The reading of the global financial markets on the agreement reached between the United States and China has been positive, probably excessively, given the relatively limited size of the agreement reached. The best thing about the agreement is that it allows a truce - at least partial - in the strategic competition between China and the United States. This truce comes at a key moment for both presidents, Trump and Xi, for different reasons. Trump needs a victory while calming the financial markets before the US presidential election. Xi needs to improve investors' perception of China's economic situation to achieve growth of at least 5.7% in 2020 and, thanks to that, achieve its objective of doubling the per capita income of the Chinese population.
As expected, the agreement includes a significant volume of Chinese imports from the United States. With a total value of up to 200,000 million dollars, which includes energy, agriculture, manufacturing and services, this commitment means doubling American exports to China, which will undoubtedly mean a reduction of European exports to China in the sectors in which we compete more with the US, such as car components, airplane components, as well as chemicals.
In other words, the trade agreement between the US and China should not be read so positively in Europe, especially in Germany, which concentrates the majority of European exports to China. Additionally, in order for the trade agreement to be considered positively in Europe, it should have opened the door to major reforms in the Chinese productive sector, increasing China's growth potential, which has been declining for years.
Although the agreement reached includes two chapters on intellectual property protection and technology transfer, with measures aimed at reducing the cost of initiating an intellectual property investigation, the reality is that it does not include any reform of the Chinese productive system and, in especially, a reform of the enormous weight of the public sector in the production of goods and services in China.
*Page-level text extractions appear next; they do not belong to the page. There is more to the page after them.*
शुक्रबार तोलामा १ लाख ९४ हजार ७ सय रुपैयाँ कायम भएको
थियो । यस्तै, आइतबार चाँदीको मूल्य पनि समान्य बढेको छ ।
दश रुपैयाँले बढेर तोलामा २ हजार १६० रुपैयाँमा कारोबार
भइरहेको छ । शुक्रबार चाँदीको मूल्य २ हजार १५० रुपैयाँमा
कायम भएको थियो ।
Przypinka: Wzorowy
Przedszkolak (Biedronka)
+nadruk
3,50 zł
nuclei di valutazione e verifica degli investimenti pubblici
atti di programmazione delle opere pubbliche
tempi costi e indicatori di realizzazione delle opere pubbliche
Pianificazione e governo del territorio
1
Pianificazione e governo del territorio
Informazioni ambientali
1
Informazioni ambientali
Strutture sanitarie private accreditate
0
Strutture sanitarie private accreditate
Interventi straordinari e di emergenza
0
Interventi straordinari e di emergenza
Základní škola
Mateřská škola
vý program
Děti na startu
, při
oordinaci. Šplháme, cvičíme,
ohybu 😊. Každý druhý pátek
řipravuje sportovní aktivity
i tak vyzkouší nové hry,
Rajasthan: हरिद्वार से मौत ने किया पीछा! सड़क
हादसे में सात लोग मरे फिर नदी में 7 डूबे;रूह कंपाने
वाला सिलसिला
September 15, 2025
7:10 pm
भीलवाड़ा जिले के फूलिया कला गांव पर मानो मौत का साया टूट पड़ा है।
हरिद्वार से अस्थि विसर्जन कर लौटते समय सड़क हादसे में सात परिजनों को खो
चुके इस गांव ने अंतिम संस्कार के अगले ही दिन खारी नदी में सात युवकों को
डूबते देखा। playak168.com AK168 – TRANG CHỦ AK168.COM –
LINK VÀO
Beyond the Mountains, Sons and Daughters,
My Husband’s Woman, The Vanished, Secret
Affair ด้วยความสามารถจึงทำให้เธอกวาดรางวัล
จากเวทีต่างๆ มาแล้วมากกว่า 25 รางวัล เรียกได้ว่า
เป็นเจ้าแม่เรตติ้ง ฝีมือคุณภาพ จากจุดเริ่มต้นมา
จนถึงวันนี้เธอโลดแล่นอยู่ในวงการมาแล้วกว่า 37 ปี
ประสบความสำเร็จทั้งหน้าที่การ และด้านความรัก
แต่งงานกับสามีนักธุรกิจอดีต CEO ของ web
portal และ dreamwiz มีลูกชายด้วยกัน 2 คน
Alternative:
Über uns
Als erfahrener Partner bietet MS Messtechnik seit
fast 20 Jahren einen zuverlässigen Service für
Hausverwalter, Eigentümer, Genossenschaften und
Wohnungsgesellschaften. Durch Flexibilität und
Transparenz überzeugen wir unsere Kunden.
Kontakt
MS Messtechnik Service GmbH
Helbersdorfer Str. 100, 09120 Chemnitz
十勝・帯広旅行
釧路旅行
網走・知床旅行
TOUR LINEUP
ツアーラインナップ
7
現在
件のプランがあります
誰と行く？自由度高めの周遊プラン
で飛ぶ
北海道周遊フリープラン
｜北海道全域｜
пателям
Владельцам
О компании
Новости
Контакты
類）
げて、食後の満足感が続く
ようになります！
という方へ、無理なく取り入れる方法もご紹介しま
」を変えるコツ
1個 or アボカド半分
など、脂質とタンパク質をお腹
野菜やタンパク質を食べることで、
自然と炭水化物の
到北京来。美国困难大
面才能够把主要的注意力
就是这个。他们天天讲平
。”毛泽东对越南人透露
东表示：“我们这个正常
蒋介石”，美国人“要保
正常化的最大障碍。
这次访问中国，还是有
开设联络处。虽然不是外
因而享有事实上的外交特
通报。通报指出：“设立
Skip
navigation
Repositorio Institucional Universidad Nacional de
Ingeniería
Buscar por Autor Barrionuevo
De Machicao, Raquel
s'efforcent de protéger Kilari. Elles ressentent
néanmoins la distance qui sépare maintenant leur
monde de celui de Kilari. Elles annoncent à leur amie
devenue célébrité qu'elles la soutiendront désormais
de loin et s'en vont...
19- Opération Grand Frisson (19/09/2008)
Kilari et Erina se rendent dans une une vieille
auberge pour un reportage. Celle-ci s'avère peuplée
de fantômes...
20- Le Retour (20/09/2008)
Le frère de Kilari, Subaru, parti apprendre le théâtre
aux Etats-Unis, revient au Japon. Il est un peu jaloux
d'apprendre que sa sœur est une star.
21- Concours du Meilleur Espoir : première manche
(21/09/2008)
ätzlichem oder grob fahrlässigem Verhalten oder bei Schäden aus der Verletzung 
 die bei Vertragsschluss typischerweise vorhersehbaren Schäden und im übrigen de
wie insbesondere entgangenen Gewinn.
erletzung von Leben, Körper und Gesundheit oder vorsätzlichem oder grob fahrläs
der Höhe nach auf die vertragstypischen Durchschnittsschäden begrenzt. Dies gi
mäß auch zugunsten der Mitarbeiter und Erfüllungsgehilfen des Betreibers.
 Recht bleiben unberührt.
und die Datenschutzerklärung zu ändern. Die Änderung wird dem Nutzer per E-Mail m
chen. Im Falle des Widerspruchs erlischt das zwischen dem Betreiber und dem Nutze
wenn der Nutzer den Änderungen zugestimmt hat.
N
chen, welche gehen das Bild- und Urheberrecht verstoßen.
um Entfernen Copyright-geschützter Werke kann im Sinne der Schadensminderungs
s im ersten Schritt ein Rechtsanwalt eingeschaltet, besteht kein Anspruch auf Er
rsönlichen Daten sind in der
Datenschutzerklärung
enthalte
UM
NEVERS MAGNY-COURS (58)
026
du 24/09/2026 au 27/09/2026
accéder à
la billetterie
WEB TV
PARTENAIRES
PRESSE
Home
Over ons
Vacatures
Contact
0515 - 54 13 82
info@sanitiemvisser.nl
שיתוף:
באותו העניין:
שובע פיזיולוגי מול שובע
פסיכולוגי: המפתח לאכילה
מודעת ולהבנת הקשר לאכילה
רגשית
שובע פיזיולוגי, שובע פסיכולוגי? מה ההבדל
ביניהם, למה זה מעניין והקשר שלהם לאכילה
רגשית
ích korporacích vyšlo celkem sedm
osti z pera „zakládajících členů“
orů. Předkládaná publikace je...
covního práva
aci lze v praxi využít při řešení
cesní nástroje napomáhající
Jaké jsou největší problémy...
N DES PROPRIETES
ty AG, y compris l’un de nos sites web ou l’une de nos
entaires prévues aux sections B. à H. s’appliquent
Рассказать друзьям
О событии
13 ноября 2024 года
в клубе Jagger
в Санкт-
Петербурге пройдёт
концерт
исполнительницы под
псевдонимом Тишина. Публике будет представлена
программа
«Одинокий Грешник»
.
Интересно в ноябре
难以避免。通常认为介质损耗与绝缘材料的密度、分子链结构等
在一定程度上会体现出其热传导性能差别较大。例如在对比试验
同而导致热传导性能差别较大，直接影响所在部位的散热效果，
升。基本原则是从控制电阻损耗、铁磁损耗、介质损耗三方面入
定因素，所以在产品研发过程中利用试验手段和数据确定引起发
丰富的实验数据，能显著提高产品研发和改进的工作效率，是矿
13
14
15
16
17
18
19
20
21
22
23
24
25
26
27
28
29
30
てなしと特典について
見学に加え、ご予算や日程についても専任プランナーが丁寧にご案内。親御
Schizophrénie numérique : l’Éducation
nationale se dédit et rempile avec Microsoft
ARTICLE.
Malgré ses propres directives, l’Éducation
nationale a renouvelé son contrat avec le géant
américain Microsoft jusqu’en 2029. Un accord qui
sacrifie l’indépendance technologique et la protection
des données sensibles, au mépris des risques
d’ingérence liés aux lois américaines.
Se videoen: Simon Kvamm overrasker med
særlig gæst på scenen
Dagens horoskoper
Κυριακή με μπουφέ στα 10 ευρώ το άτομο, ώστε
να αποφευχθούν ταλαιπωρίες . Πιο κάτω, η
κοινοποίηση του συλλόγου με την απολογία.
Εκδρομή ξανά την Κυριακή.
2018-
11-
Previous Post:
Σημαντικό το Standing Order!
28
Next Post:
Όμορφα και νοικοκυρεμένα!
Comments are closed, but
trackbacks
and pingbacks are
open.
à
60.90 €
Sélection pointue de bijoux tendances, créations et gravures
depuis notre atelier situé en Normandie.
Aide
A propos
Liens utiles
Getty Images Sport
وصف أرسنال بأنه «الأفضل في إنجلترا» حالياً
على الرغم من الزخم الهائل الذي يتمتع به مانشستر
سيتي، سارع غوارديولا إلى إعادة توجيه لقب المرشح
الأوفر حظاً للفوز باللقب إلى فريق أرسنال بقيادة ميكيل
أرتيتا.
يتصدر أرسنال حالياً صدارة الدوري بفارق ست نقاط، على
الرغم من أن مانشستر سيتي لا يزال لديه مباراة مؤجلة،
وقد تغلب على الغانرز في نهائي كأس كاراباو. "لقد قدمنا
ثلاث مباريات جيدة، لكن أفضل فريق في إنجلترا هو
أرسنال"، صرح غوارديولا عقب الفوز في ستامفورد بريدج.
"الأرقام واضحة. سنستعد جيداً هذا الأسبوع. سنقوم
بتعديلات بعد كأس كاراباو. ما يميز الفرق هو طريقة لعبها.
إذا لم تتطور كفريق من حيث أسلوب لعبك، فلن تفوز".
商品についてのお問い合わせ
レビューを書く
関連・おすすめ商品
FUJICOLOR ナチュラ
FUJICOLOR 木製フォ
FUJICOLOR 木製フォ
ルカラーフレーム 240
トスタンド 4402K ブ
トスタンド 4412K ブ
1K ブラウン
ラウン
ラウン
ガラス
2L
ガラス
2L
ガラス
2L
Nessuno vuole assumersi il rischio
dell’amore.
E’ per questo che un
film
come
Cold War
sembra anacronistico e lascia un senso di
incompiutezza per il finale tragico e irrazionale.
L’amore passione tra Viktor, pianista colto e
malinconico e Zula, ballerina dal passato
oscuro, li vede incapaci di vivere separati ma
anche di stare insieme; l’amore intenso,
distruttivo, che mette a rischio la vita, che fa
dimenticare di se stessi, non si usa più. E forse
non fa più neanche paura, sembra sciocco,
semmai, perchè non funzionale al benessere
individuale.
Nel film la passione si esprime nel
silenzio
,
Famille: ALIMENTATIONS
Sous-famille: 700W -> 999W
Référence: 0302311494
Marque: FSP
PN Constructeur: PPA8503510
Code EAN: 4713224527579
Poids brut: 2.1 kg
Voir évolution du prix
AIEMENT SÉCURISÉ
The agreement, which is only interim, has been oversold by both parties and probably will not last. The differences between the two powers remain enormous, so the geopolitical risk remains intact. Most likely, this risk becomes a reality in the Middle East, and in particular Iran, given the enormous investment that China has made in this country and the risk that the US will continue trying to isolate it by putting pressure on China to disinvest in Iran.
Investors should realise that what they have been living in a fairy tale since early December, and not the geopolitical reality in which we find ourselves.